## To-do item
Take the material below and output exactly the run of lines from the one containing "Hoe gaat de Nederlandse opstand verder na de" down to the one containing "gebeurtenissen en jaartallen.", with both included.

## Listed records

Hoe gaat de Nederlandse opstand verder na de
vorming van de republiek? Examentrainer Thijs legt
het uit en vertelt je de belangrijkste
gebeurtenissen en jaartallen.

---

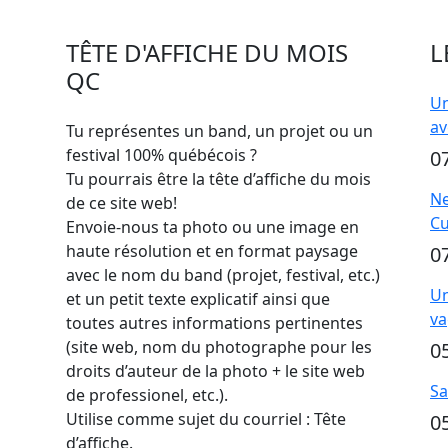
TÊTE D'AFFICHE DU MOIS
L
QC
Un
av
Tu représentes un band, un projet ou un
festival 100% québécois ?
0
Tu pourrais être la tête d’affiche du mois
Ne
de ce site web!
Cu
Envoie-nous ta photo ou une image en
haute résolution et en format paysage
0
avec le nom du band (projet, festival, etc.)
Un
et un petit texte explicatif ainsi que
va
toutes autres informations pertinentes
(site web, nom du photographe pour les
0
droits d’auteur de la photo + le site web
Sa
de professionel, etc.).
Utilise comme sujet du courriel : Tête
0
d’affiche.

---

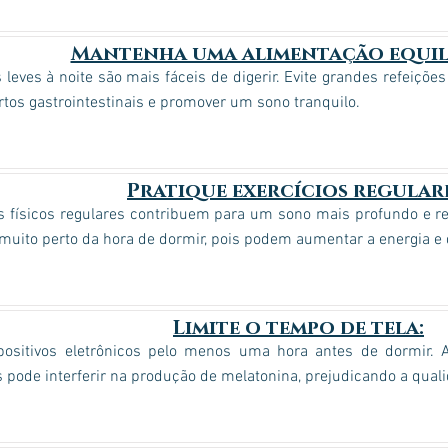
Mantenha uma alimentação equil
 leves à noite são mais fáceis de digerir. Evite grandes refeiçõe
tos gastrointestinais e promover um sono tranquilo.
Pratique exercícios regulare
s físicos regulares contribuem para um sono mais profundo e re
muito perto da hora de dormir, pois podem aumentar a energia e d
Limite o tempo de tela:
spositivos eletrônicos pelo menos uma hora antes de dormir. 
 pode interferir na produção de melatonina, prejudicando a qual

## Solution to this exercise
Hoe gaat de Nederlandse opstand verder na de
vorming van de republiek? Examentrainer Thijs legt
het uit en vertelt je de belangrijkste
gebeurtenissen en jaartallen.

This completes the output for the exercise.